Task brief
With images excluded, write out each entry below exactly as given.

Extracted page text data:

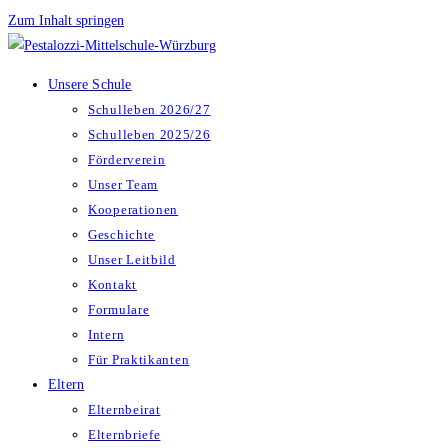
Zum Inhalt springen
Unsere Schule
Schulleben 2026/27
Schulleben 2025/26
Förderverein
Unser Team
Kooperationen
Geschichte
Unser Leitbild
Kontakt
Formulare
Intern
Für Praktikanten
Eltern
Elternbeirat
Elternbriefe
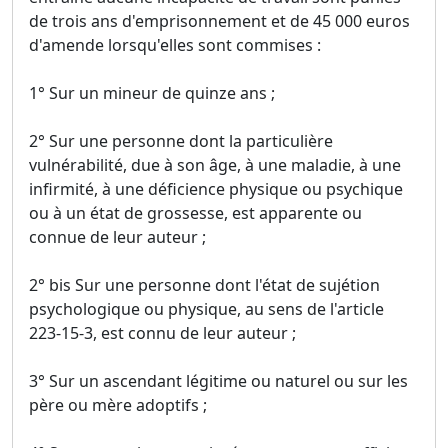
de trois ans d'emprisonnement et de 45 000 euros
d'amende lorsqu'elles sont commises :
1° Sur un mineur de quinze ans ;
2° Sur une personne dont la particulière
vulnérabilité, due à son âge, à une maladie, à une
infirmité, à une déficience physique ou psychique
ou à un état de grossesse, est apparente ou
connue de leur auteur ;
2° bis Sur une personne dont l'état de sujétion
psychologique ou physique, au sens de l'article
223-15-3, est connu de leur auteur ;
3° Sur un ascendant légitime ou naturel ou sur les
père ou mère adoptifs ;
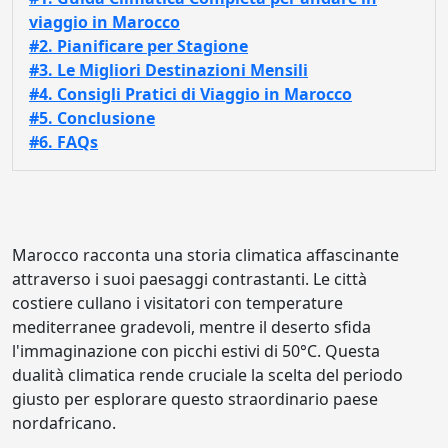
viaggio in Marocco
#2. Pianificare per Stagione
#3. Le Migliori Destinazioni Mensili
#4. Consigli Pratici di Viaggio in Marocco
#5. Conclusione
#6. FAQs
Marocco racconta una storia climatica affascinante
attraverso i suoi paesaggi contrastanti. Le città
costiere cullano i visitatori con temperature
mediterranee gradevoli, mentre il deserto sfida
l'immaginazione con picchi estivi di 50°C. Questa
dualità climatica rende cruciale la scelta del periodo
giusto per esplorare questo straordinario paese
nordafricano.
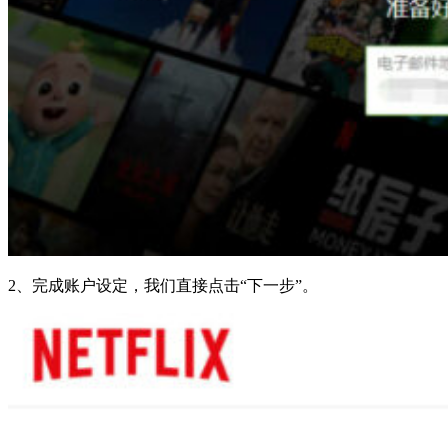
2、完成账户设定，我们直接点击“下一步”。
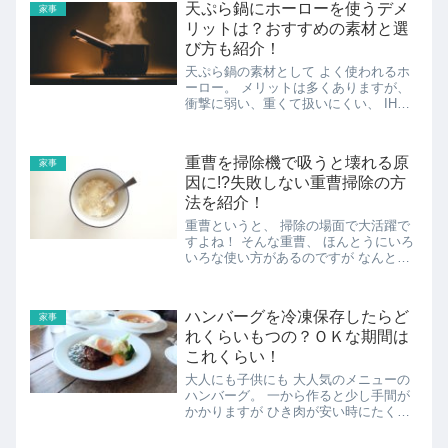
天ぷら鍋にホーローを使うデメ
家事
ないイヤな臭いが 発...
リットは？おすすめの素材と選
び方も紹介！
天ぷら鍋の素材として よく使われるホ
ーロー。 メリットは多くありますが、
衝撃に弱い、重くて扱いにくい、 IHで
の使用に制限があるなど、 デメリット
があるのも事実です。 ホーローの天ぷ
ら鍋を使うメリットとデメリット まず
重曹を掃除機で吸うと壊れる原
家事
メリットとしては、密...
因に!?失敗しない重曹掃除の方
法を紹介！
重曹というと、 掃除の場面で大活躍で
すよね！ そんな重曹、 ほんとうにいろ
いろな使い方があるのですが なんとカ
ーペットの臭いをとる こともできるん
です。 やり方は、 カーペットに重曹を
そのまま振りかける 粉末状の重曹をそ
ハンバーグを冷凍保存したらど
家事
のまま直接カーペット...
れくらいもつの？ＯＫな期間は
これくらい！
大人にも子供にも 大人気のメニューの
ハンバーグ。 一から作ると少し手間が
かかりますが ひき肉が安い時にたくさ
ん買っておいて ハンバーグを作りその
まま冷凍保存できれば とても便利です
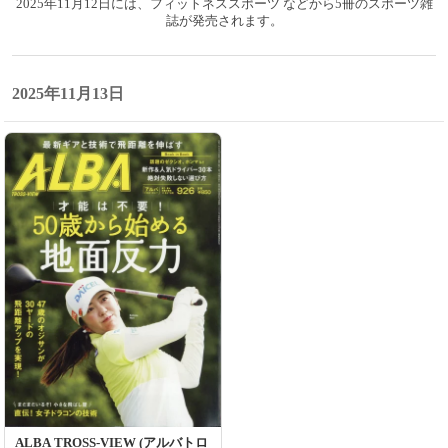
2025年11月12日には、フィットネススポーツ などから5冊のスポーツ雑
誌が発売されます。
2025年11月13日
ALBA TROSS-VIEW (アルバトロ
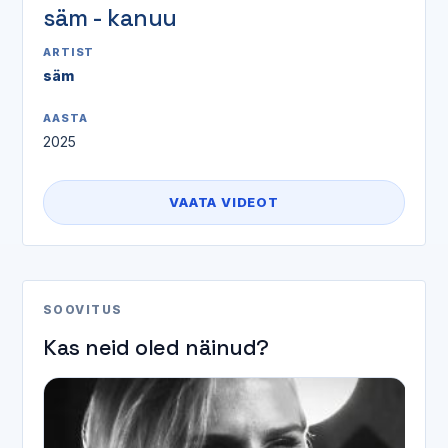
säm - kanuu
ARTIST
säm
AASTA
2025
VAATA VIDEOT
SOOVITUS
Kas neid oled näinud?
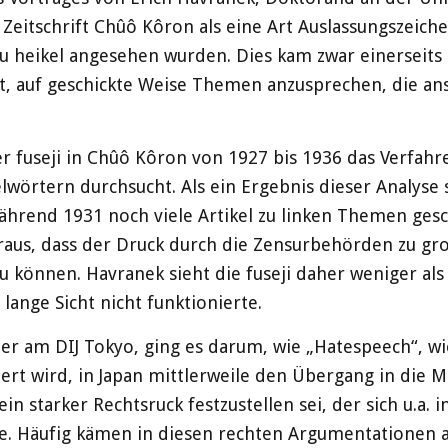
 Zeitschrift Chûô Kôron als eine Art Auslassungszeich
 heikel angesehen wurden. Dies kam zwar einerseits e
it, auf geschickte Weise Themen anzusprechen, die a
r fuseji in Chûô Kôron von 1927 bis 1936 das Verfahr
lwörtern durchsucht. Als ein Ergebnis dieser Analyse s
Während 1931 noch viele Artikel zu linken Themen ges
araus, dass der Druck durch die Zensurbehörden zu gr
 können. Havranek sieht die fuseji daher weniger als e
 lange Sicht nicht funktionierte.
r am DIJ Tokyo, ging es darum, wie „Hatespeech“, wie
iert wird, in Japan mittlerweile den Übergang in die
 ein starker Rechtsruck festzustellen sei, der sich u.a
. Häufig kämen in diesen rechten Argumentationen au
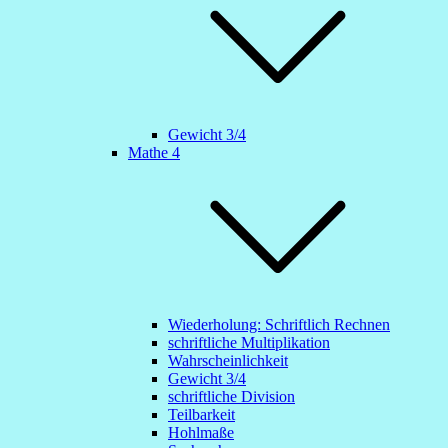
Gewicht 3/4
Mathe 4
Wiederholung: Schriftlich Rechnen
schriftliche Multiplikation
Wahrscheinlichkeit
Gewicht 3/4
schriftliche Division
Teilbarkeit
Hohlmaße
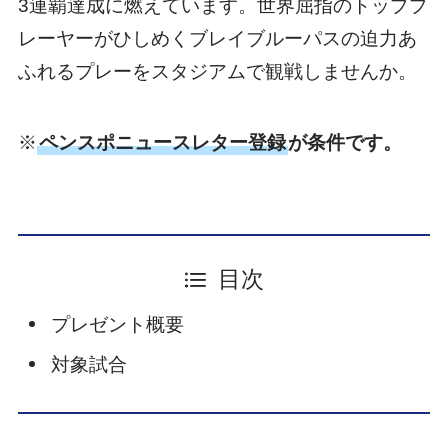
3連覇達成に燃えています。世界屈指のトッププ
レーヤーがひしめくブレイブルーパスの迫力あ
ふれるプレーをスタジアムで観戦しませんか。
※
ペンスポニュースレター登録
が条件です。
目次
プレゼント概要
対象試合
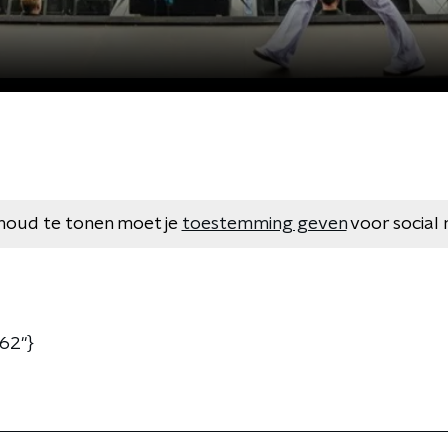
houd te tonen moet je
toestemming geven
voor social 
62"}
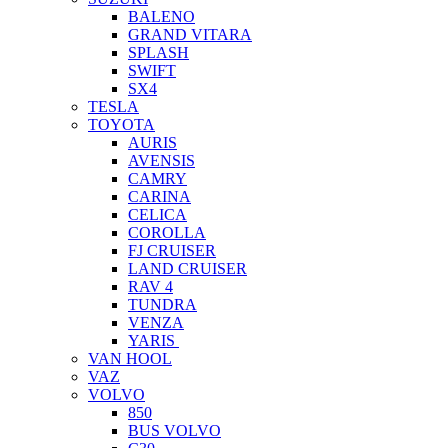
BALENO
GRAND VITARA
SPLASH
SWIFT
SX4
TESLA
TOYOTA
AURIS
AVENSIS
CAMRY
CARINA
CELICA
COROLLA
FJ CRUISER
LAND CRUISER
RAV 4
TUNDRA
VENZA
YARIS
VAN HOOL
VAZ
VOLVO
850
BUS VOLVO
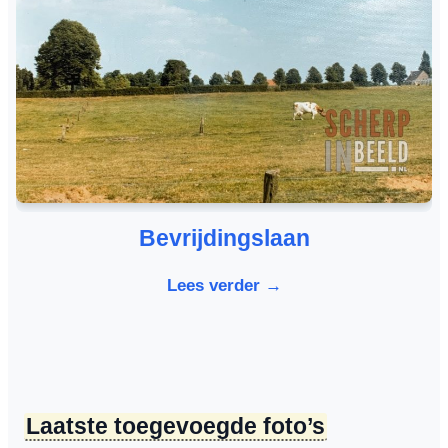
Bevrijdingslaan
Lees verder →
Laatste toegevoegde foto’s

Completed exercise
Zum Inhalt springen
Unsere Schule
Schulleben 2026/27
Schulleben 2025/26
Förderverein
Unser Team
Kooperationen
Geschichte
Unser Leitbild
Kontakt
Formulare
Intern
Für Praktikanten
Eltern
Elternbeirat
Elternbriefe
de trois ans d'emprisonnement et de 45 000 euros
d'amende lorsqu'elles sont commises :
1° Sur un mineur de quinze ans ;
2° Sur une personne dont la particulière
vulnérabilité, due à son âge, à une maladie, à une
infirmité, à une déficience physique ou psychique
ou à un état de grossesse, est apparente ou
connue de leur auteur ;
2° bis Sur une personne dont l'état de sujétion
psychologique ou physique, au sens de l'article
223-15-3, est connu de leur auteur ;
3° Sur un ascendant légitime ou naturel ou sur les
père ou mère adoptifs ;
viaggio in Marocco
#2. Pianificare per Stagione
#3. Le Migliori Destinazioni Mensili
#4. Consigli Pratici di Viaggio in Marocco
#5. Conclusione
#6. FAQs
Marocco racconta una storia climatica affascinante
attraverso i suoi paesaggi contrastanti. Le città
costiere cullano i visitatori con temperature
mediterranee gradevoli, mentre il deserto sfida
l'immaginazione con picchi estivi di 50°C. Questa
dualità climatica rende cruciale la scelta del periodo
giusto per esplorare questo straordinario paese
nordafricano.
2、完成账户设定，我们直接点击“下一步”。
天ぷら鍋にホーローを使うデメ
家事
ないイヤな臭いが 発...
リットは？おすすめの素材と選
び方も紹介！
天ぷら鍋の素材として よく使われるホ
ーロー。 メリットは多くありますが、
衝撃に弱い、重くて扱いにくい、 IHで
の使用に制限があるなど、 デメリット
があるのも事実です。 ホーローの天ぷ
ら鍋を使うメリットとデメリット まず
重曹を掃除機で吸うと壊れる原
家事
メリットとしては、密...
因に!?失敗しない重曹掃除の方
法を紹介！
重曹というと、 掃除の場面で大活躍で
すよね！ そんな重曹、 ほんとうにいろ
いろな使い方があるのですが なんとカ
ーペットの臭いをとる こともできるん
です。 やり方は、 カーペットに重曹を
そのまま振りかける 粉末状の重曹をそ
ハンバーグを冷凍保存したらど
家事
のまま直接カーペット...
れくらいもつの？ＯＫな期間は
これくらい！
大人にも子供にも 大人気のメニューの
ハンバーグ。 一から作ると少し手間が
かかりますが ひき肉が安い時にたくさ
ん買っておいて ハンバーグを作りその
まま冷凍保存できれば とても便利です
2025年11月12日には、フィットネススポーツ などから5冊のスポーツ雑
誌が発売されます。
2025年11月13日
ALBA TROSS-VIEW (アルバトロ
säm - kanuu
ARTIST
säm
AASTA
2025
VAATA VIDEOT
SOOVITUS
Kas neid oled näinud?
 Zeitschrift Chûô Kôron als eine Art Auslassungszeich
 heikel angesehen wurden. Dies kam zwar einerseits e
it, auf geschickte Weise Themen anzusprechen, die a
r fuseji in Chûô Kôron von 1927 bis 1936 das Verfahr
lwörtern durchsucht. Als ein Ergebnis dieser Analyse s
Während 1931 noch viele Artikel zu linken Themen ges
araus, dass der Druck durch die Zensurbehörden zu gr
 können. Havranek sieht die fuseji daher weniger als e
 lange Sicht nicht funktionierte.
r am DIJ Tokyo, ging es darum, wie „Hatespeech“, wie
iert wird, in Japan mittlerweile den Übergang in die
 ein starker Rechtsruck festzustellen sei, der sich u.a
. Häufig kämen in diesen rechten Argumentationen au
Gewicht 3/4
Mathe 4
Wiederholung: Schriftlich Rechnen
schriftliche Multiplikation
Wahrscheinlichkeit
Gewicht 3/4
schriftliche Division
Teilbarkeit
Hohlmaße
3連覇達成に燃えています。世界屈指のトッププ
レーヤーがひしめくブレイブルーパスの迫力あ
ふれるプレーをスタジアムで観戦しませんか。
※
ペンスポニュースレター登録
が条件です。
目次
プレゼント概要
対象試合
houd te tonen moet je
toestemming geven
voor social 
62"}
BALENO
GRAND VITARA
SPLASH
SWIFT
SX4
TESLA
TOYOTA
AURIS
AVENSIS
CAMRY
CARINA
CELICA
COROLLA
FJ CRUISER
LAND CRUISER
RAV 4
TUNDRA
VENZA
YARIS
VAN HOOL
VAZ
VOLVO
850
BUS VOLVO
Bevrijdingslaan
Lees verder →
Laatste toegevoegde foto’s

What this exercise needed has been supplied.